YOUR INSTRUCTIONS: In the forum thread about sharpening knives, translate the sentence "I got some ideas from Rottman about a jig and believe that is the smart way to proceed." into Spanish.

═══ EXCERPT ═══

Congrats Jim, it's purty! 
It's always a cheap buzz if you chug some beers after losing a decent amount of blood.


----------



## mark76 (Dec 9, 2014)

Zwiefel said:


> Nice post!



Thanks!


----------



## chinacats (Dec 10, 2014)

knyfeknerd said:


> Congrats Jim, it's purty!
> It's always a cheap buzz if you chug some beers after losing a decent amount of blood.



Beers, blood loss and hydrocodone. :dazed:

As to the glove, there's no way I could use one to sharpen but for what I was doing, it would have been wise. Again, this will force me to improve my setup. I got some ideas from Rottman about a jig and believe that is the smart way to proceed.

The gloves posted all look like they'd be helpful, but if I use sandpaper on a blade before I build a jig then I'll be wearing an old motorcycle glove. 

Cheers


----------



## WingKKF (Dec 10, 2014)

Ugh, next time I sandpaper a knife I think I'll lay the blade flat in my cutting board with the edge away from me and use a sanding block of some sort.


----------



## panda (Dec 13, 2014)

Glove... What da fark!? Just be more careful, and use a barrier like a scrunched up rag for protection as you would using a mandoline.


----------

═══ EXTRACTED DATA ═══

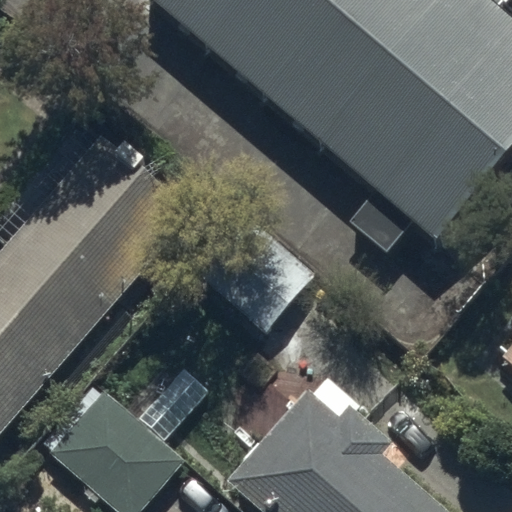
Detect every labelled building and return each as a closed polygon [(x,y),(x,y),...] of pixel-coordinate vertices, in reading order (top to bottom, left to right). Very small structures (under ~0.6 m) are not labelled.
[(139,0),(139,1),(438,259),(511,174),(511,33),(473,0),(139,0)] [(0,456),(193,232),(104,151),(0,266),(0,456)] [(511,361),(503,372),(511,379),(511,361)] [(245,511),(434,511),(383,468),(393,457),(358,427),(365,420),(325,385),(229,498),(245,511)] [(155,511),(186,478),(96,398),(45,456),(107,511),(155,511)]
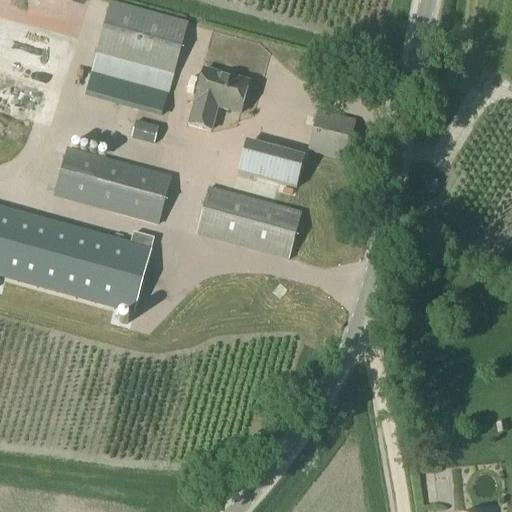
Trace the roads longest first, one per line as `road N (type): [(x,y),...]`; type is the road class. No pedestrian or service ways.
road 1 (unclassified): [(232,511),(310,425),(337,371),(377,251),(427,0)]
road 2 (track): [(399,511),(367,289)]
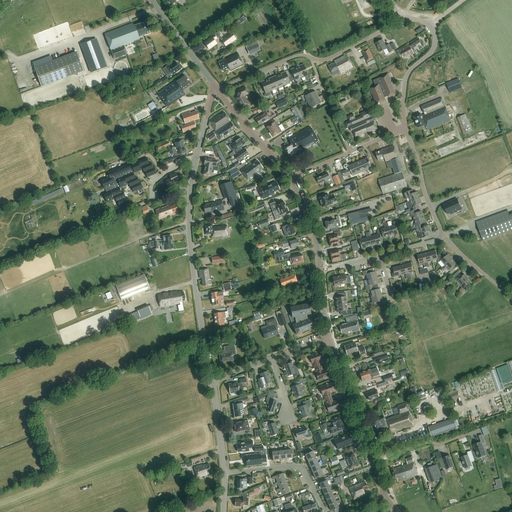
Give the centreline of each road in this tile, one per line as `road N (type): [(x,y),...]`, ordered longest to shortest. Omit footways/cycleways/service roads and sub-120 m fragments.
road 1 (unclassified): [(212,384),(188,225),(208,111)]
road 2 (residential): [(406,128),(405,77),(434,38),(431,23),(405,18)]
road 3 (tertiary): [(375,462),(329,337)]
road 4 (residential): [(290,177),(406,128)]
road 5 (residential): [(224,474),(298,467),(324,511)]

═══
═══ EXTRACTED DATA ═══

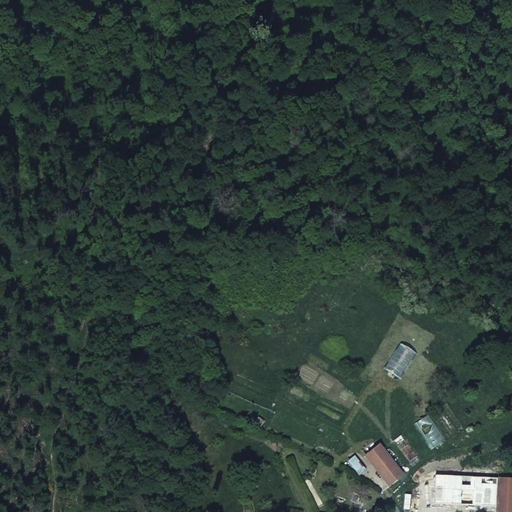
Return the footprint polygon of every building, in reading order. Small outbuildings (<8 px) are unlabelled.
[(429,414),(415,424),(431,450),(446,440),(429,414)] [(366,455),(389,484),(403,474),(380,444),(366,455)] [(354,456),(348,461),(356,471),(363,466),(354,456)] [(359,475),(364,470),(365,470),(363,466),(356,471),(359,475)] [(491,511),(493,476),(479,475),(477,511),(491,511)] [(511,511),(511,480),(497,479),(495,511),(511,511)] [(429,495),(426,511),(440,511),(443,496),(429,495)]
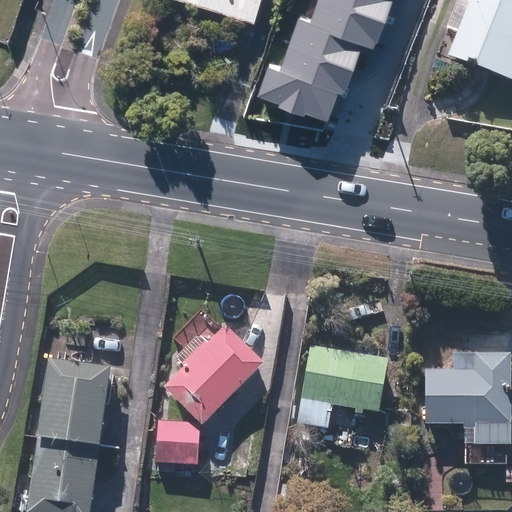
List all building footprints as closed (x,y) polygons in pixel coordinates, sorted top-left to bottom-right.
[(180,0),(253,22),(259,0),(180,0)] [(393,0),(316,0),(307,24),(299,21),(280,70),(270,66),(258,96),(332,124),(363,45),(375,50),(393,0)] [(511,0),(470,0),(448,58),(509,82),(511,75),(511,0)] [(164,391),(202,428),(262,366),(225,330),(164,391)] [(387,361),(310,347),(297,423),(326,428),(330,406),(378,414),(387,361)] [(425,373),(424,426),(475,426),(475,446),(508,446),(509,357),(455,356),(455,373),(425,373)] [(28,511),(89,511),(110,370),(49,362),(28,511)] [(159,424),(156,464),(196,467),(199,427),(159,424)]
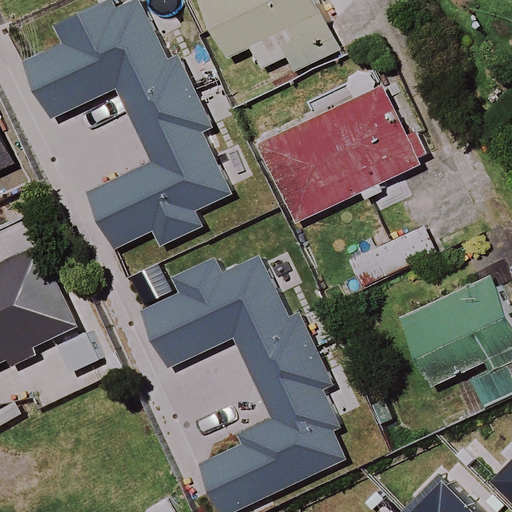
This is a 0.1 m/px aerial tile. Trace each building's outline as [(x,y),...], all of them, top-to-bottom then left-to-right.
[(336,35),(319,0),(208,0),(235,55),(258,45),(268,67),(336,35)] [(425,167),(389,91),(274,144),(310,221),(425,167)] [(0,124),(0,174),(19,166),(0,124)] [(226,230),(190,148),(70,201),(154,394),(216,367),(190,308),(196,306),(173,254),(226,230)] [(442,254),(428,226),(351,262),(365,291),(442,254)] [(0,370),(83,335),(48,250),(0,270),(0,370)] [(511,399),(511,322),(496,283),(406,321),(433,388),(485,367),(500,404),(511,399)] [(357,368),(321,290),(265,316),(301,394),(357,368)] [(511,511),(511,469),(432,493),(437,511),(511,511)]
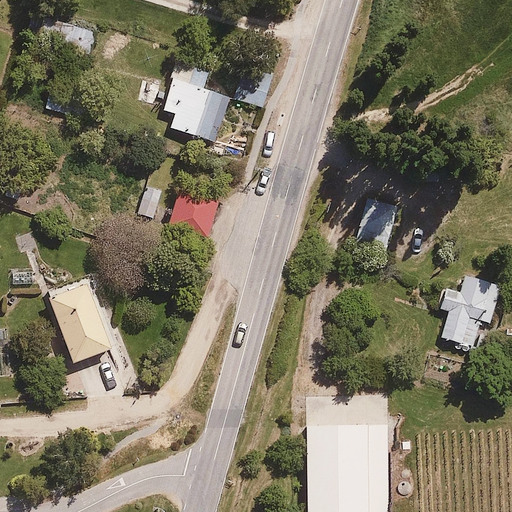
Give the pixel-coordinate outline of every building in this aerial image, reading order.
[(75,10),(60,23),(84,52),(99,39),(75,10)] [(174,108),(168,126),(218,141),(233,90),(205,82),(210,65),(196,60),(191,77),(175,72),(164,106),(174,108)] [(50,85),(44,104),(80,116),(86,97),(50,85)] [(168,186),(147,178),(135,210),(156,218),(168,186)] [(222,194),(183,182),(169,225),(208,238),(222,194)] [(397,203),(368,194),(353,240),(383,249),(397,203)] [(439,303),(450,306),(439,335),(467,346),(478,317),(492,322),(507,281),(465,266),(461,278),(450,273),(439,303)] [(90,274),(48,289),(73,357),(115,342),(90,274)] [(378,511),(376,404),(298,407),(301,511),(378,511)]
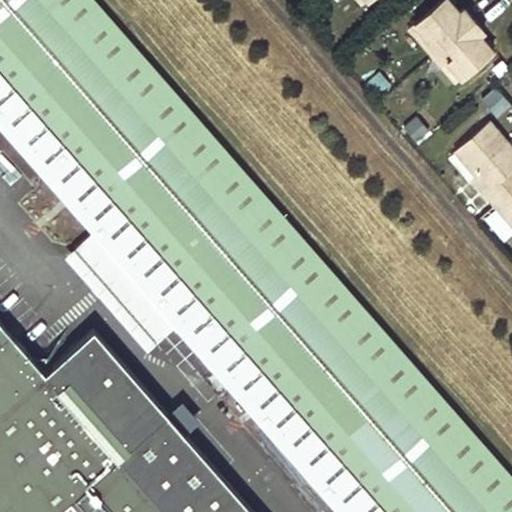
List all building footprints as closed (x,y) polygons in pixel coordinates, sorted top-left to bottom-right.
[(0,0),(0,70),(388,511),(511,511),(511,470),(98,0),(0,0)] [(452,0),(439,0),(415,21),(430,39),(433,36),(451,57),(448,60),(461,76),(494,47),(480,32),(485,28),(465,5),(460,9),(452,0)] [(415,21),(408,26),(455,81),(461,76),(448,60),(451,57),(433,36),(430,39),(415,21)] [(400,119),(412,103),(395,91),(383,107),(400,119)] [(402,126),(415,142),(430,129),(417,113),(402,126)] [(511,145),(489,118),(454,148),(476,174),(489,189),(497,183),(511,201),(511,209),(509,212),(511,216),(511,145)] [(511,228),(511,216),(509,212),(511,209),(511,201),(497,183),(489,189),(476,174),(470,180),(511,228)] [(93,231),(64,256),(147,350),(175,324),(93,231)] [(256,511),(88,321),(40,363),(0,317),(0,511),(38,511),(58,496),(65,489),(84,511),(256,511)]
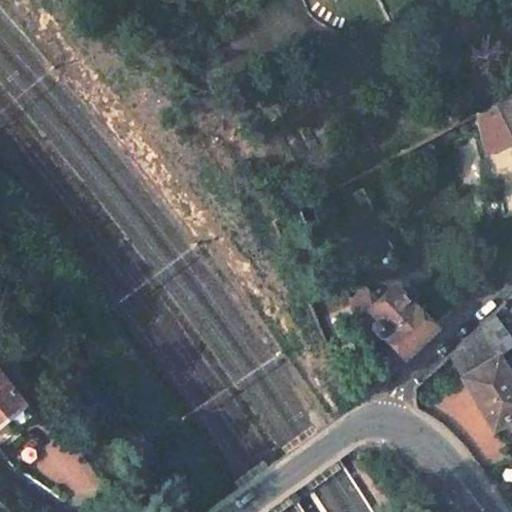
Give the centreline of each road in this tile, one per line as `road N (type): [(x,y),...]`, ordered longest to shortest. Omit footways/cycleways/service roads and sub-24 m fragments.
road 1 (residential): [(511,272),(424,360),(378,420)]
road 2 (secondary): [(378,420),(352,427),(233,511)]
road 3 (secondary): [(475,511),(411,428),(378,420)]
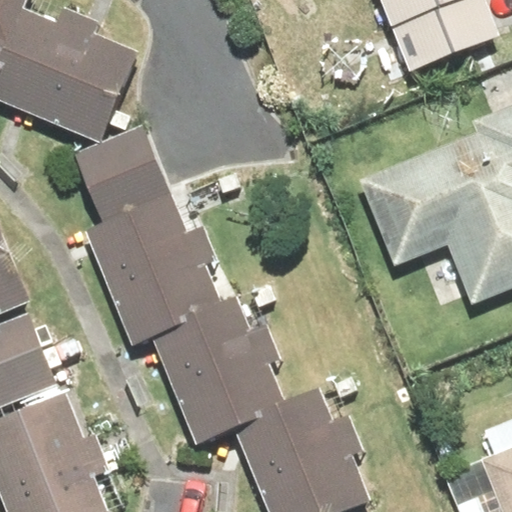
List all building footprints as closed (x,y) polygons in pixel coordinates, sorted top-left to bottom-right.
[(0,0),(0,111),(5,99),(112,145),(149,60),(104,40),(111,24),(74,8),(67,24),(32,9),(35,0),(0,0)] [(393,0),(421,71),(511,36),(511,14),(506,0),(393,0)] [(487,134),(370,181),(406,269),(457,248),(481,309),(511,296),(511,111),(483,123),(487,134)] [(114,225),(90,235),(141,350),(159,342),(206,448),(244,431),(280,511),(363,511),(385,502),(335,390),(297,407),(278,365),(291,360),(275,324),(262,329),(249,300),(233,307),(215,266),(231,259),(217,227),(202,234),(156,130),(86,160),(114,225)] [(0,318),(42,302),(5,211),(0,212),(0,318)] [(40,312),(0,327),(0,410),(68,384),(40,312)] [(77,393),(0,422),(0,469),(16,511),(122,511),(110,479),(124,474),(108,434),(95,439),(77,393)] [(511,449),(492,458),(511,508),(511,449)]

═══

TASK SOLUTION: Obtuve algunas ideas de Rottman sobre una guía y creo que esa es la forma inteligente de proceder.